Этот образ, силуэт, схема, фантом приходят неизвестно откуда, крайне туманно проступают из внешнего или внутреннего пространства, хотя слова «внешний», «внутренний» теряют здесь всякий смысл. Волнистое пятно вместо сна и реальности, прерывистость дыхания, дрожь в сердце — так дает о себе знать «предчувствие Тебя». Рождается ли оно постепенно, появляется ли сформированным — непонятно. Оно может сопровождаться опьяняющим колоритом, волнующей близостью. Неизвестность, загадочность, след бегущей Аталанты. Мы ловим ее в стихотворениях самых разных поэтов, блуждаем в сумрачных, мнимых силуэтах. Раскрываем книгу польского лирика Болеслава Лесьмяна. Баллада под названием «Панна Анна»:
Когда успокоится дневной зной,
Когда погасает вечер,
Панна Анна надевает самое соблазнительное платье.
Потом красивые пальцы погружаются во мрак чернокнижного сундука:
Панна Анна достает деревянную куклу,
Чей неподвижный взгляд устремлен в ничто...
Под влиянием этих строк мы, словно красивые пальцы панны Анны, погружаемся в тайную вкрадчивость магического присутствия и на минуту закрываем книгу. Эта минута важна для любого поэта. Мы не стремимся прочитать одну балладу и перейти к другой. Мы мечтательно думаем о судьбе одинокой девушки: она вряд ли ценит «человеческое общение», вряд ли имеет друзей или подруг. Долгие прогулки, собирание трав и кореньев, загадочная мелодия ночной птицы, неожиданно пристальный взгляд старухи в лохмотьях, чтение какой-нибудь ветхой книги — все это настроило ее мысли на тот фригийский лад, который, по мнению Апулея, звучит в голове колдуньи. Панна Анна очаровывает и медленно расплывается. Потом, через несколько месяцев или лет, мы берем «Озарения» Артюра Рембо, листаем, взгляд фиксирует странный фрагмент под заголовком Fairy. Гадаем, что это такое. Волшебное, тайное, магическое, что-либо еще? Пробегаем текст, вчитываемся в текст. Бесполезно, его тайна остается не затронутой пониманием. Берем русский перевод. Неуклюже, угловато, раздражающе нелепо. Пытаемся переводить сами, но вычитанный в словаре вокабуляр поражает несусвет-ностью. Однако наше воображение не успокаивается и с напряженностью фавна пытается настигнуть ускользающий образ:
«Для Элен сочетаются заклятием орнаментальные потоки в блуждающей девственной полутьме и царственные сияния в молчании звезд...» Буквальный смысл французских слов не дает ничего, нас ведет нечто вроде вербальной интуиции, нечто вроде инкан-тации, заклинания: «...Раскаленное лето, немые птицы, ленивое блаженство траурного корабля в заливе мертвых страстей и стерильных ароматов.
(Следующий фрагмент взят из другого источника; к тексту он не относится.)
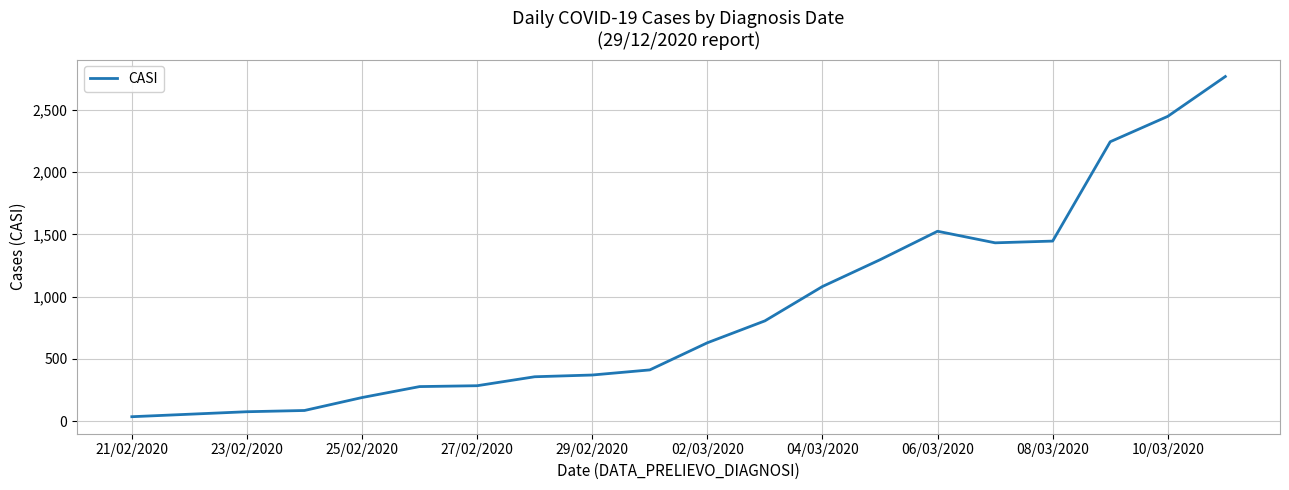

What is the difference between the maximum and minimum values?

2733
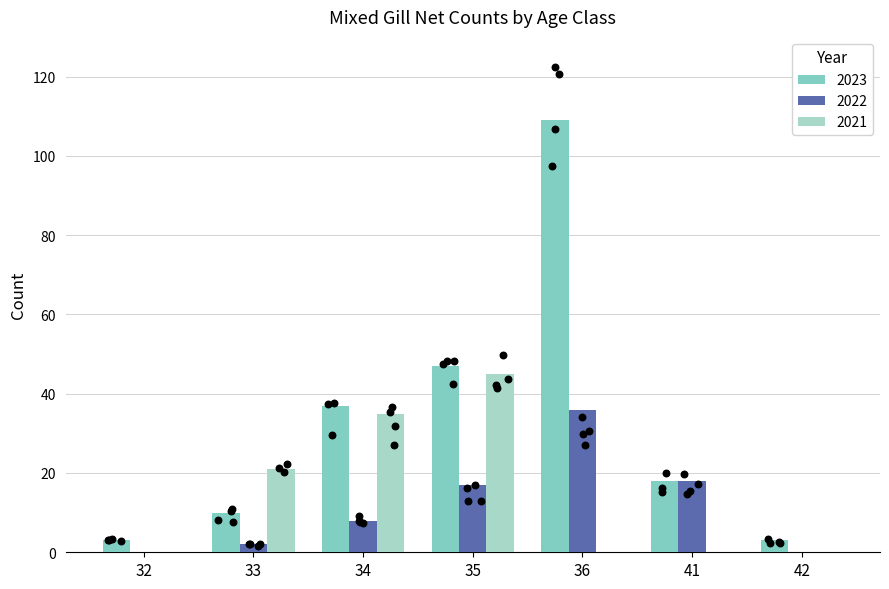

Which series has the largest total across all categories?

2023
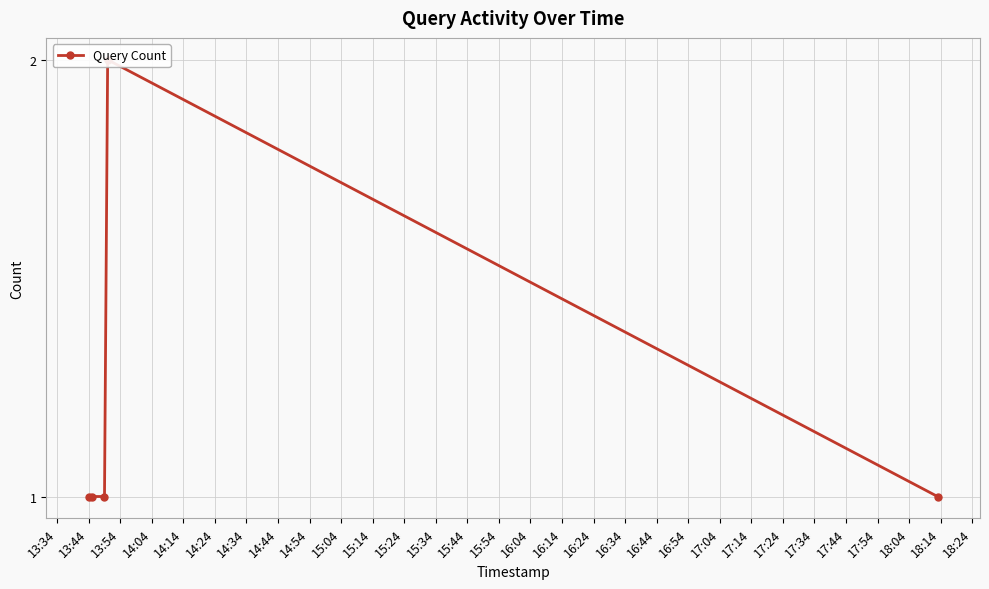

What is the minimum value shown in the chart?

1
Жестокая песенка жен лесорубов над бешеным ручьем в руинах леса, коровьи колокольчики, эхо долин, гул степей.
Ради юности Элен волновались оперения и тени, трепетала грудь бедности и легенда неба.
Ее глаза, ее изысканный танец в драгоценных отблесках, в холодных притяжениях, в декоративном упоении единственного часа».
Набросав данный парафраз, отдаленный эскиз перевода, внушенный бог знает какой реминисценцией, мы вдруг удовлетворенно соображаем: нельзя Fairy оскорблять потной близостью... понимания. Если так, возможно поиск бесполезен, возможно муза, идея, героиня вообще ушли из нашей жизни? Читаем стихотворение «Женщины» испанского поэта Дамасо Алонсо:
О белизна.
Кто озарил нашу жизнь
Исступленно инфернальных бестий
Этой звездной ясностью,
Этим снегом в отблесках раскаленного сна?
А действительно, кто? Мы творим образы на фоне нашей фантазии — это звучит более или менее правдоподобно. А кто создал фон, фантазию? Неужели мы обречены постоянно ловиться на крюк ненавистного вопросительного знака?"